We are still using buffer sizes beyond the specified allocation size and haven’t experienced any corruption of data. I assume that this size is not always the real possible maximum, but if you go beyond and are lucky to have it still working, you are solely depending on luck at the next device/driver version.

Did someone else encounter similar behaviour? Could it even be considered a bug (missing/wrong condition) in the NVIDIA OpenCL Implementation that API let’s you procceed without returning an error using a buffer larger than the specified maximum size?

aliosmanulusoy · February 8, 2013, 3:39am

Hi,
I am having the same exact problem with Tesla K20c which has 5gb of global memory. I can allocate up to 2.5gb in two separate processes. However, I cannot allocate more than 4gb in one process.
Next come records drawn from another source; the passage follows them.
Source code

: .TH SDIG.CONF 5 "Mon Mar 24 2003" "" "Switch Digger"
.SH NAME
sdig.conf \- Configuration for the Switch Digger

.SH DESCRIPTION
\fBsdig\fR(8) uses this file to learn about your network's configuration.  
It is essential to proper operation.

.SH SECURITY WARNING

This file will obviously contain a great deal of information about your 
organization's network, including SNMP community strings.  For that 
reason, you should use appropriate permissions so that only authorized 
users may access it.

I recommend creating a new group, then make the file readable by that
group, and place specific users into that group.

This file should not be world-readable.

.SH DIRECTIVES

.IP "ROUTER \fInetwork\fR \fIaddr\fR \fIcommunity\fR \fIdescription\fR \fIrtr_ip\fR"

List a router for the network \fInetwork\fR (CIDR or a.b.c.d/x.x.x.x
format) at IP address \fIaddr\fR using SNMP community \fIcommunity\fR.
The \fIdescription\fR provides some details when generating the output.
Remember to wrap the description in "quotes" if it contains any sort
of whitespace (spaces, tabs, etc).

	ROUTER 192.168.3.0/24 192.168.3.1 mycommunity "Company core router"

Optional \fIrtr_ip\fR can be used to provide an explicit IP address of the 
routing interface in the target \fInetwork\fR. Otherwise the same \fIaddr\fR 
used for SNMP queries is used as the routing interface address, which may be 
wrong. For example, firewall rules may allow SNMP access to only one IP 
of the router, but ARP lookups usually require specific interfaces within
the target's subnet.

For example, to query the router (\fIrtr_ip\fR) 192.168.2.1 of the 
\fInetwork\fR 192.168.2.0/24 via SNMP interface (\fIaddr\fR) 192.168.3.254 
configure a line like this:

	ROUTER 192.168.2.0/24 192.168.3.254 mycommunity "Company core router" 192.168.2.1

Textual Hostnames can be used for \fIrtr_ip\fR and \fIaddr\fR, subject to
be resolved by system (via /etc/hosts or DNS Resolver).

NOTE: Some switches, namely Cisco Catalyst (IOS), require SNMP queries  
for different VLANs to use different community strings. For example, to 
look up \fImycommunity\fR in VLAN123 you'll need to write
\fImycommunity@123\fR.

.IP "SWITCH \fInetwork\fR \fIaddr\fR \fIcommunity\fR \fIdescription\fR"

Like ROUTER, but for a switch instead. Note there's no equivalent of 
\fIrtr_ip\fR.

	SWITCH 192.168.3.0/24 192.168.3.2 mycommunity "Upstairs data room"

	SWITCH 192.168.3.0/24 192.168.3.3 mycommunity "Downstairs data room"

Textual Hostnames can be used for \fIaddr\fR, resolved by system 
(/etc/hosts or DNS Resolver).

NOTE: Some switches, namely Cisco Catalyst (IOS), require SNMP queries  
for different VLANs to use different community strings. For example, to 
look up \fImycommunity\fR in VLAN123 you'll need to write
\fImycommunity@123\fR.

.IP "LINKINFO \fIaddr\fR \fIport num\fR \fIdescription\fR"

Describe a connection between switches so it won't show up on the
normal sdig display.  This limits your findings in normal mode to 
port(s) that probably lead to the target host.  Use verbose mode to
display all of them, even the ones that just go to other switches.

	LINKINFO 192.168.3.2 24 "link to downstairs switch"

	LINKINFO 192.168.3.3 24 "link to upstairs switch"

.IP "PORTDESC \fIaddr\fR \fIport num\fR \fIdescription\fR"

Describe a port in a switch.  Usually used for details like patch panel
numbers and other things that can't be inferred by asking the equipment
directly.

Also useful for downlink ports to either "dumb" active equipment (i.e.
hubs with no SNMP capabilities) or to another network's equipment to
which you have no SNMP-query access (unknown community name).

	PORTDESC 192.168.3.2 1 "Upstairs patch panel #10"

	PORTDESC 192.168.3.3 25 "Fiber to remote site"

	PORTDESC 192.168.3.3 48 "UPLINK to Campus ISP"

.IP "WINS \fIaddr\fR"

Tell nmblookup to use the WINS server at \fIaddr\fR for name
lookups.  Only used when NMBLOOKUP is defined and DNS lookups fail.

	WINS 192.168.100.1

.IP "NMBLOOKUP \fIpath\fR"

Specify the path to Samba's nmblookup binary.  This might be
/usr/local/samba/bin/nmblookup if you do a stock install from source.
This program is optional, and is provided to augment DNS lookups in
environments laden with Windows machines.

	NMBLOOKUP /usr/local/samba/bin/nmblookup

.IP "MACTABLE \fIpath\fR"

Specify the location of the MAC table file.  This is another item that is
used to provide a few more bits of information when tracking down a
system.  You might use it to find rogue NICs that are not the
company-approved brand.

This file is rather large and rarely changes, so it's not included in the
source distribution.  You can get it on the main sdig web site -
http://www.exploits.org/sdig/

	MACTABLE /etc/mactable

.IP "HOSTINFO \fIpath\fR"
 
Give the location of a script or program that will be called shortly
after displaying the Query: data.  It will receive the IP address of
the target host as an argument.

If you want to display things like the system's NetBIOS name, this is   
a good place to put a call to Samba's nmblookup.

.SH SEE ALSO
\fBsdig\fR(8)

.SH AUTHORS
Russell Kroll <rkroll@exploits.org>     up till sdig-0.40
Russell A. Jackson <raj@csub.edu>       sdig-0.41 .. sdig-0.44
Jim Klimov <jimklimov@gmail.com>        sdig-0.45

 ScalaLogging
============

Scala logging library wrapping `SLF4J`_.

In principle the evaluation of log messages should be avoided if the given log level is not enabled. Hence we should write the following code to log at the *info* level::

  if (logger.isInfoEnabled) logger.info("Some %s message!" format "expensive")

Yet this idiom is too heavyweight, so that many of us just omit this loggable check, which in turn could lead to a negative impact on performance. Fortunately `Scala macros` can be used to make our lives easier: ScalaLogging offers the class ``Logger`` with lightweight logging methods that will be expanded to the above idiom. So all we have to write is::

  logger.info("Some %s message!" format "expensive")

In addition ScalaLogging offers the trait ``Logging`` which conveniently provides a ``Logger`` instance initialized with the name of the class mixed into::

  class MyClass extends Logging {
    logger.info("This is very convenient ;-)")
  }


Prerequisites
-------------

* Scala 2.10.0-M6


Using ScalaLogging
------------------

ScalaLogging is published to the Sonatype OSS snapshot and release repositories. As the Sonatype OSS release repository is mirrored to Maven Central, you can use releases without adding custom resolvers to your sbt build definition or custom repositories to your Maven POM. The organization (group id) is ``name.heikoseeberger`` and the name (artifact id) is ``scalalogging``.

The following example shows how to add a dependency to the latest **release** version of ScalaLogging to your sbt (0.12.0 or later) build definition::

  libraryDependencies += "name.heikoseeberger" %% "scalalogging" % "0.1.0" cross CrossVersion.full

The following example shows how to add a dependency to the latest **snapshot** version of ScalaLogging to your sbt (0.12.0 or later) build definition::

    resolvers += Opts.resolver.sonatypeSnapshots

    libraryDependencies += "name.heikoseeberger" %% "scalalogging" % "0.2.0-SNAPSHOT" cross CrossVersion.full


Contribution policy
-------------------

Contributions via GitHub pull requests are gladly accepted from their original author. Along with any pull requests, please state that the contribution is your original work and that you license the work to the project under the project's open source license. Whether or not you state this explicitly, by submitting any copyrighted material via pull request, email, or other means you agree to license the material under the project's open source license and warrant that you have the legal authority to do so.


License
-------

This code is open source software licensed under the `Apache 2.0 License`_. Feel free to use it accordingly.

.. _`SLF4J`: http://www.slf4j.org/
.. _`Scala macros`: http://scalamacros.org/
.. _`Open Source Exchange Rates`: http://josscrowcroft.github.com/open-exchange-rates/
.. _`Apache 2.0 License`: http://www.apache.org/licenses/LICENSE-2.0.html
I believe this is to do with CL_DEVICE_ADDRESS_BITS. Anybody who has a workaround?

marco_diers · June 28, 2013, 12:57pm

Hello,

the same problem with the nvidia opencl driver. The CL_DEVICE_ADDRESS_BITS is hardcoded on 32 and it is not possible to allocate more than 4gb.
Here is the answer of the nvidia-support:

'we do not support >4GB memory using OpenCL.  We recommend the customer 
uses CUDA to access the full 6GB of memory.'

Looks as if nvidia will push cuda with the driver limitation.

mirkomyl · June 5, 2014, 6:11am

Does anyone know what is the current situation? Is the CL_DEVICE_ADDRESS_BITS still hardcoded to 32? If it is not, how do I enable 64-bit mode? I have a Nvidia Quadro K6000 with 12GB memory but I can only access about 3GB through OpenCL. The computer/server is running Ubuntu.

Robert_Crovella · June 7, 2014, 3:58am

The current NVIDIA OpenCL implementation is limited to a 32-bit address space, ~4GB total addressable/allocatable.